Conversational transcripts:

[20/03, 03:53]hu1: Wonder what you think of this applying to RCTs



[20/03, 09:22]hu2: Spoiler alert if you haven't finished this book already!

"To explain how and why Black Swans occur, Taleb coins two categories to describe the measurable facets of existence: Extremistan and Mediocristan. 

In Mediocristan, randomness is highly constrained, and deviations from the average are minor. Physical characteristics such as height and weight are from Mediocristan: They have upper and lower bounds, their distribution is a bell curve, and even the tallest or lightest human being isn’t much taller or lighter than the average. In Mediocristan, prediction is possible.

In Extremistan, however, randomness is wild, and deviations from the average can be, well, extreme. Most social, man-made aspects of human society—the economy, the stock market, politics—hail from Extremistan: They have no known upper or lower bounds, their behavior can’t be graphed on a bell curve, and individual events or phenomena—i.e., Black Swans—can have exponential impacts on averages.

Imagine you put ten people in a room. Even if one of those people is Shaquille O’Neal, the average height in the room is likely to be pretty close to the human average (Mediocristan). If one of those people is Jeff Bezos, however, suddenly the wealth average changes drastically (Extremistan)"

[20/03, 13:20]hu1: That was in the next page! 😅


[21/03, 15:43]hu2: 

Essential bottom-line:

RCT evidence driven mediocristan mainstream medicine will be gradually supplemented more and more by individual PaJR precision driven exploratory extremistan medicine!


[21/03, 15:46]hu1: Yes and now with this context, I was just thinking a diagnosis of hepatitis for our current PaJR patient was back to system 1 and non-PaJR driven rather than sequential event driven?

Or were you thinking those fruits had some dodgy pesticides?

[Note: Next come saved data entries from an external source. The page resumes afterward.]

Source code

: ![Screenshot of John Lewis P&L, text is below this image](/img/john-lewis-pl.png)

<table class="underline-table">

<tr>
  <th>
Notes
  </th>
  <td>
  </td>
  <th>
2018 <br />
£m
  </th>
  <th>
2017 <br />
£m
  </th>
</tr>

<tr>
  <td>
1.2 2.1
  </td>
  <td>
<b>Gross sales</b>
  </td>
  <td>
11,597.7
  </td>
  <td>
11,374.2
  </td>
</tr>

[21/03, 16:21]hu2: Agree the hepatitis was a typical mediocristan approach that may have worked sometimes in the past with offline workarounds where one can quickly look at the whole patient's events something that online asynchronous windows don't afford.

Which makes me think perhaps a majority of mainstream medicine that was practiced offline actually didn't need system 2 precision largely because they had the patient at hand to clarify but again as facilities expanded the very structure of healthcare underwent a sea change to make this access to the whole patient itself a luxury!



Conversational citations:

[21/03, 17:21]hu1: @⁨all 

What factors do you think are causing this abject lack of data sharing? Do you think this attitude carries over into a lackadaisical approach to health care and its outcomes as well?


[21/03, 19:05]hu2: Agree! It does and the other reason is as shared earlier, the fact that mainstream medicine is still synchronous dyadic that keeps all the data circulating between the patients and their local providers. 

Often as the data is not part of a collective stream of evidence, local knowers of the data gain an extremistan "expertise" that a global data starved evidence base cannot and slowly withers into mediocristan.